I remember when I started Sir Wylde 10 months ago, how everyone around me said that selling online would be the best model for my startup. The few mentors and professors involved at the time, explained how focusing exclusively on online sales would enable me to have less overhead than opening a store and larger margins than selling wholesale (to other stores). Although both of these points are true, selling online does enable me to have less overhead and larger margins, I've now learned that their advice was still completely wrong.
After being in the industry for nearly a year, I have seen first hand how online sales is definitely not the best avenue for what I do. It's an essential part of what I do yes, but it shouldn't be the exclusive focus.
You see, I sell high-quality goods that have been handmade in America. Because I use exclusively American-sourced materials and make everything domestically, my costs are SIGNIFICANTLY higher than if I was ripping something off in a sweat shop overseas. And as you know, higher costs, means a higher priced item. I've learned that people generally (not everyone) don't like buying higher priced items online; especially if they aren't at least somewhat familiar with the brand. If possible they would prefer to see and feel the product themselves before purchasing.

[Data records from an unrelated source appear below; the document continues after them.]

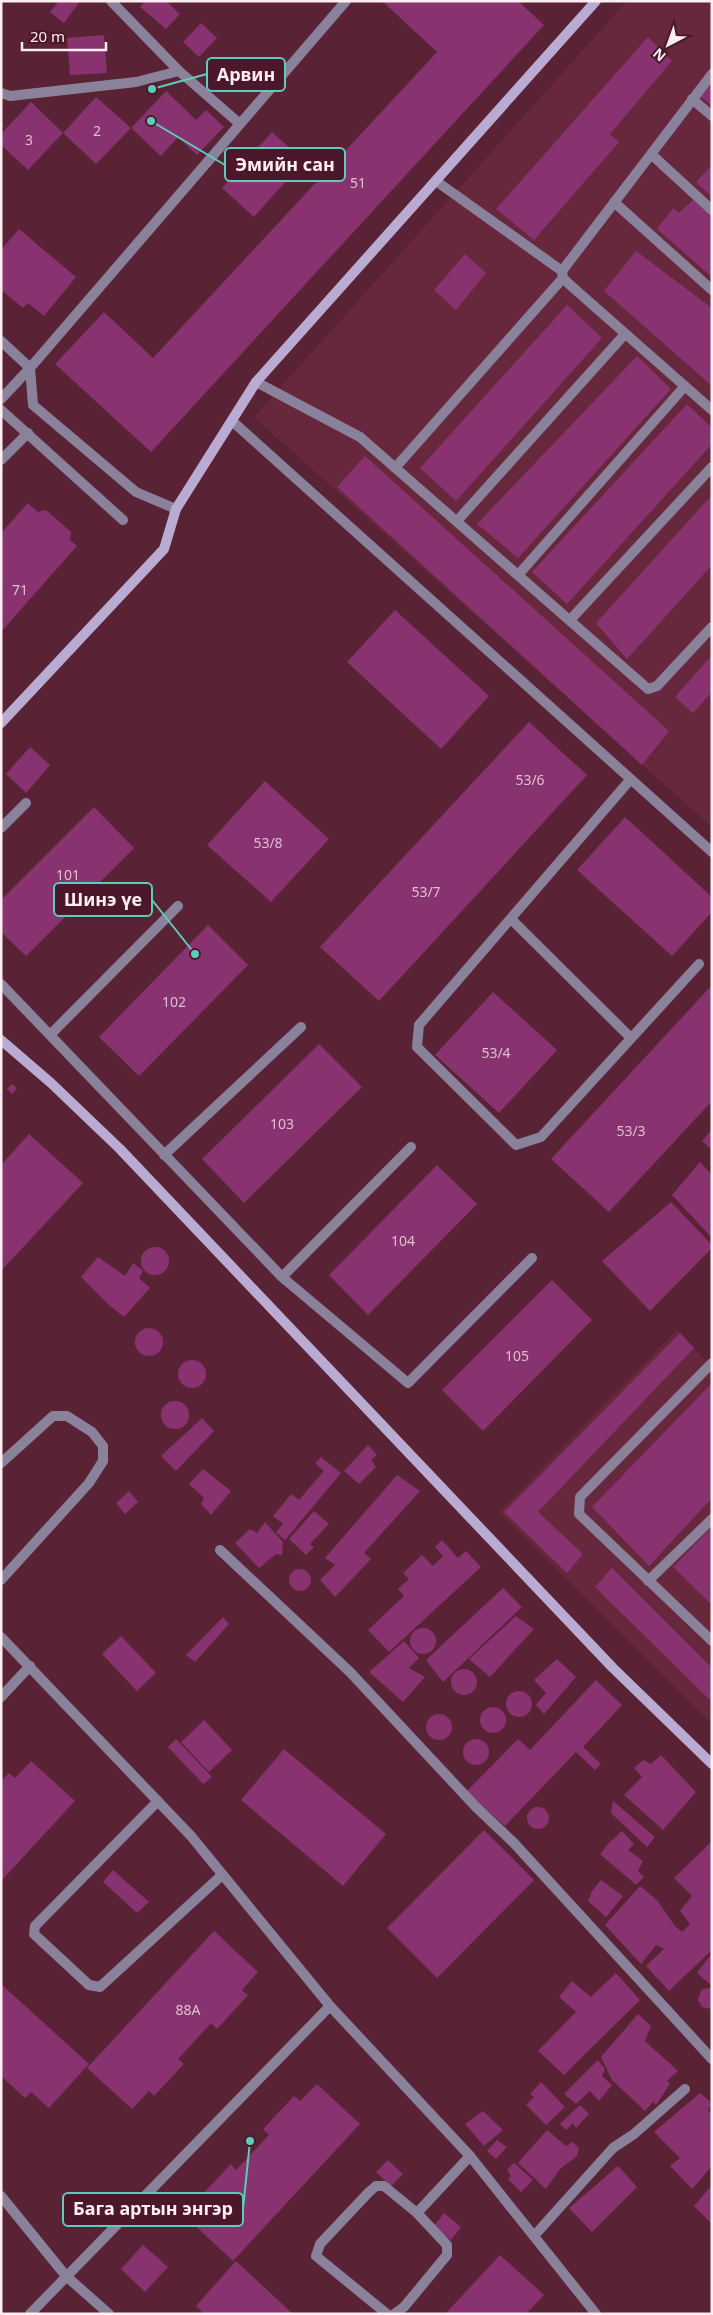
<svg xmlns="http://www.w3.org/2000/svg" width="713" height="2315" viewBox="0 0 713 2315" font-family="'Noto Sans',sans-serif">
<rect width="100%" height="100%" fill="#592235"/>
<path fill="#67283e" d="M627 1H712V827L254 417Z
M677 1330 706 1361 712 1357V1724L499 1512Z"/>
<path fill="#88336f" d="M59 1H80L64 23 50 12Z
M145 1H166L180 14 166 29 140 7Z
M382 1H518L544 25 151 452 55 364 104 312 153 358 437 52Z
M201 23 217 38 199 57 183 42Z
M104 35 107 73 70 75 67 38Z
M648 37 672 61 610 134 619 142 534 240 496 209Z
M712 83V106L701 97Z
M166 91 196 120 206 110 224 127 197 155 178 137 161 156 131 128Z
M96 97 131 128 96 164 63 133Z
M31 102 63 133 28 170 1 145V134Z
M272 132 304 161 254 217 222 188Z
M712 165V197L696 182Z
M693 200 712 216V277L657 229 673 208 679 213Z
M19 229 76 277 44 316 28 303 23 308 1 290V250Z
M636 251 712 308V386L604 291Z
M465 254 486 273 456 310 434 290Z
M567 305 602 338 456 501 420 468Z
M637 356 671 389 518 558 477 524Z
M687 404 712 428V444L567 604 532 572Z
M365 456 669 731 642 765 337 487Z
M712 495V565L627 659 596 623Z
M28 503 38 512 46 510 71 532 70 540 77 546 1 632V533Z
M395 610 489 696 441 749 347 662Z
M712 655V692L693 713 675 697Z
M529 722 587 775 379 1001 320 947Z
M30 747 50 765 26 793 6 774Z
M265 781 329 839 271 902 207 845Z
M94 807 134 848 26 956 1 932V900Z
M625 817 712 897V912L672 956 577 870Z
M208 925 248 965 139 1076 99 1037Z
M712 985V1101L609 1212 551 1159Z
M493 992 557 1050 499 1113 435 1055Z
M319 1044 362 1087 244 1203 202 1159Z
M12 1084 17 1088 12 1094 7 1089Z
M712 1129V1150L702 1141Z
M29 1134 83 1183 1 1271V1165Z
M700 1162 712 1175V1238L672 1195Z
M437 1165 477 1204 368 1315 329 1275Z
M671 1202 712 1245V1248L650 1311 602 1261Z
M141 1261a14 14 0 1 1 28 0a14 14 0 1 1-28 0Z
M98 1257 125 1276 133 1263 143 1271 139 1278 150 1288 124 1317 109 1305 81 1277Z
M552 1280 592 1320 483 1431 442 1390Z
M135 1342a14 14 0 1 1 28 0a14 14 0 1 1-28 0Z
M680 1333 694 1348 538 1512 583 1554 567 1573 504 1512Z
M178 1374a14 14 0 1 1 28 0a14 14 0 1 1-28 0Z
M712 1383V1498L649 1566 592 1507Z
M161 1415a14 14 0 1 1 28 0a14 14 0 1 1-28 0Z
M202 1418 214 1431 176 1471 161 1456Z
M368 1445 377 1455 371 1460 376 1467 359 1484 344 1471Z
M321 1457 341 1473 285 1540 276 1532 283 1524 273 1516 291 1494 299 1500 324 1471 315 1463Z
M203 1469 231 1491 211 1515 201 1504 204 1498 189 1484Z
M397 1475 420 1491 364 1553 371 1559 335 1597 320 1580 335 1565 325 1558Z
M129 1491 138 1502 125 1514 116 1503Z
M314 1511 329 1524 310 1544 314 1547 306 1555 289 1539Z
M265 1522 283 1542 282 1555 276 1554 259 1568 235 1543 250 1529 257 1533Z
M712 1527V1605L673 1567Z
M442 1540 458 1558 466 1551 481 1567 389 1652 368 1630 404 1596 398 1589 409 1579 403 1573 422 1555 433 1566 443 1556 435 1547Z
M612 1568 712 1668V1702L595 1587Z
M289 1580a11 11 0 1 1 22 0a11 11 0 1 1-22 0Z
M503 1588 522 1607 443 1682 426 1660Z
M516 1616 534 1629 490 1677 469 1659Z
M223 1617 229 1624 195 1662 186 1655Z
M410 1641a13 13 0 1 1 26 0a13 13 0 1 1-26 0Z
M121 1636 156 1673 137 1691 102 1654Z
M404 1641 419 1658 409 1668 425 1677 403 1702 369 1672Z
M557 1659 576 1677 544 1714 536 1705 546 1693 534 1680Z
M451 1682a13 13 0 1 1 26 0a13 13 0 1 1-26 0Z
M596 1680 622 1705 583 1747 601 1764 595 1770 576 1752 505 1826 466 1792 518 1739 530 1750Z
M506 1704a13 13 0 1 1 26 0a13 13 0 1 1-26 0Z
M480 1720a13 13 0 1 1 26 0a13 13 0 1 1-26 0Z
M426 1727a13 13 0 1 1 26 0a13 13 0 1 1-26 0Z
M204 1720 232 1750 209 1772 181 1742Z
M463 1752a13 13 0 1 1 26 0a13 13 0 1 1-26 0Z
M176 1739 212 1777 203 1784 168 1747Z
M284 1749 386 1834 343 1886 241 1800Z
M661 1755 696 1792 663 1830 624 1795 642 1777 634 1768 643 1760 651 1764Z
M31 1761 75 1801 1 1881V1781L9 1773 15 1778Z
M613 1801 655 1837 647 1847 611 1813Z
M527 1818a11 11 0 1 1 22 0a11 11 0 1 1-22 0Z
M484 1830 534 1880 437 1978 387 1928Z
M622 1831 634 1844 628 1850 643 1861 638 1871 644 1877 636 1885 600 1854 608 1844Z
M712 1841V1950L669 1991 646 1966 664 1949 656 1945 641 1964 605 1925 640 1886 657 1900 675 1926 682 1932 690 1924 680 1911 692 1896 674 1878Z
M113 1870 149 1902 137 1913 103 1882Z
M601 1880 623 1896 606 1917 588 1901 592 1891Z
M214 1931 258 1972 242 1990 248 1995 217 2029 211 2023 178 2059 184 2064 154 2096 149 2091 132 2109 87 2068Z
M712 1953V1986L697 1973Z
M616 1973 640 2000 564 2075 538 2051 576 2012 559 1997 572 1981 591 1997Z
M1 1984 89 2064 49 2108 31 2092 25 2098 1 2076Z
M708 1988H712L711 2009 702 2007 698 2000 701 1990Z
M638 2014 651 2026 645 2041 678 2071 667 2081 670 2084 656 2105 653 2102 645 2111 612 2080 601 2057Z
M598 2060 605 2069 602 2076 612 2085 599 2101 590 2091 576 2104 564 2094Z
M541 2082 565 2107 546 2125 526 2105 534 2097 530 2094Z
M317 2084 360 2124 233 2261 189 2220 206 2202 201 2196 231 2164 236 2170 269 2135 263 2129 294 2096 300 2101Z
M700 2093 712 2103 708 2110 712 2114V2166L692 2189 670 2166 680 2158 654 2132Z
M580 2105 589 2114 576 2128 573 2123 566 2130 560 2124Z
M483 2111 503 2130 484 2146 465 2124Z
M547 2130 566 2146 572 2142 579 2148 577 2156 560 2169 546 2189 518 2163Z
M497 2140 507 2147 496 2159 487 2151Z
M388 2160 403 2174 391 2186 376 2172Z
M514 2163 533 2180 521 2192 508 2179 511 2176 507 2170Z
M618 2166 637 2187 592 2232 569 2208Z
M712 2185V2224L694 2206Z
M444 2213 461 2227 451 2240 434 2226Z
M143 2245 168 2267 145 2292 121 2269Z
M500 2255 544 2295 526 2314H445Z
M236 2261 293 2314H204L196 2306Z"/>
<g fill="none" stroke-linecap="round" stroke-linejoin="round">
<path stroke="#8a829a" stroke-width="10" d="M712 74 562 271 563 278 569 284 712 410
M692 99 712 116
M651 154 712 210
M436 181 562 271
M614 202 712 290
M256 382 360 437 648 689 657 686 712 627
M1 460 28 433
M395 468 563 278
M457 521 625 334
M518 575 685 386
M570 620 712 467
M630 780 419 1025 417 1047 516 1145 541 1137 699 964
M1 828 26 803
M511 919 631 1038
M712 1363 580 1497 579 1514 712 1641
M1 1463 53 1416H67L92 1432 103 1446V1461L89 1483 1 1580
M648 1581 712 1519
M1 1697 30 1666
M158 1801 35 1926 34 1934 89 1985 100 1987 222 1875
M417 2213 470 2156
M534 2236 613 2148 634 2134 685 2089
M387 2314 316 2256 320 2244 369 2192 376 2186H384L417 2213 447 2245V2255L404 2307 394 2314"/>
<path stroke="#8a829a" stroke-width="10" d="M111 1 179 71 240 124
M1 93 10 96 136 82 179 71
M1 341 30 368 33 405 136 492 176 509
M1 399 30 368 346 1
M1 410 123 520
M232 421 712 852
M1 984 282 1277 408 1383 532 1258
M51 1034 178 906
M164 1155 301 1027
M282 1277 411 1147
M220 1550 350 1672 476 1807 513 1842 712 2059
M1 1637 191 1836 330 2006 470 2156 596 2314
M1 2196 66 2276 109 2314
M30 2314 330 2006"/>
<path stroke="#b9abd2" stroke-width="10" d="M1 723 164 549 176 509 256 382 596 1
M1 1040 51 1083 120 1149 613 1668 712 1764"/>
</g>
<g text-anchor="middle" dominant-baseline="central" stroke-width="5" stroke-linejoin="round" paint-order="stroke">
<g font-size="14" fill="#e0bfd1">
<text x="97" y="130">2</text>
<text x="29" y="139">3</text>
<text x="358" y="182">51</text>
<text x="20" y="589">71</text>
<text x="530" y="779">53/6</text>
<text x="268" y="842">53/8</text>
<text x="68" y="874">101</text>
<text x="426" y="891">53/7</text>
<text x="174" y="1001">102</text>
<text x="496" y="1052">53/4</text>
<text x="282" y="1123">103</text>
<text x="631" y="1130">53/3</text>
<text x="403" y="1240">104</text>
<text x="517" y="1355">105</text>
<text x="188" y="2009">88А</text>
</g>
</g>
<path fill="none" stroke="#5bcebb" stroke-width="2" d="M152 89L207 74M151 121L225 165M195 954L152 900M250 2141L243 2209"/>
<g fill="#5bcebb" stroke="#4d172b" stroke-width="2">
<circle cx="152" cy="89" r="5"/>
<circle cx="151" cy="121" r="5"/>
<circle cx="195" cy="954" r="5"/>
<circle cx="250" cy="2141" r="5"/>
</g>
<g fill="#4d172b" stroke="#5bcebb" stroke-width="2">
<rect x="207" y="58" width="78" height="33" rx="5"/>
<rect x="225" y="148" width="120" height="33" rx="5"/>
<rect x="54" y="883" width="98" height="33" rx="5"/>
<rect x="63" y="2193" width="180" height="33" rx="5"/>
</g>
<g font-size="18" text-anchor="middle" font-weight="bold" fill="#fdeef2">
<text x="246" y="81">Арвин</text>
<text x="285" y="171">Эмийн сан</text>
<text x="103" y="906">Шинэ үе</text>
<text x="153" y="2215">Бага артын энгэр</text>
</g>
<rect width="713" height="2315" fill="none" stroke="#fdeef2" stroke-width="5"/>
<g transform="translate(668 45) rotate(221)" stroke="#4d172b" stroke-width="4" paint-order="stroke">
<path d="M0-4L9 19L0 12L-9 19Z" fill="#fdeef2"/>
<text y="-8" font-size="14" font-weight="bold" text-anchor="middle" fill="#fdeef2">N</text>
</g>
<path d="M22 42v8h84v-8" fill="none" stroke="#fdeef2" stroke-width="2.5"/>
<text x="30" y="42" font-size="15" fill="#fdeef2" stroke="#4d172b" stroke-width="4" paint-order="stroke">20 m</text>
</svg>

A good example is Red Wing Shoes. Red Wing is able to sell their very high-quality, American-made boots online for $400 a pair because people have been exposed to the brand for years. They have either seen the brand in other sporting goods stores, or in Red Wing stores themselves. Because they are familiar with the brand and have seen the product's quality first hand, they trust it. With trust, buying online isn't such a hard thing.
Obviously there are ways to battle this with brand ambassadors and product placement, but still, in my opinion it's simply not the most efficient way.
When I look at my competition I can now see that they have an online presence, but that it's not their focus. Instead they have set up their own stores across the country as well as are in sometimes as much as 120 other specialty stores. Rather than spending lots of money to get the niche market who will buy your product on your website, why not put your products in the stores they shop in every weekend.
My point in saying this is that you need to learn your market and you need to develop a smart business model. No one can tell you what is the best way to sell in your industry, unless they have sold in your industry. No offense to those professors who gave me advice early on, but they simply didn't have any clue what they were talking about. Fashion is much different than other consumer goods and technology businesses.
It's not at all that selling online is a bad thing at all. Now that I've introduced T-shirts and leather suspenders, our online sales have begun to greatly increase. But for high-end, handmade neckties, online just isn't the best avenue.
When you go to start your business spend weeks studying the competition first and create a vision. Find out what the best avenue is to sell your product or service. It could be webinars, online, retail, door to door, through a subscription service or in an app.
You need to become the expert in your industry. Don't trust anyone else to be that expert for you.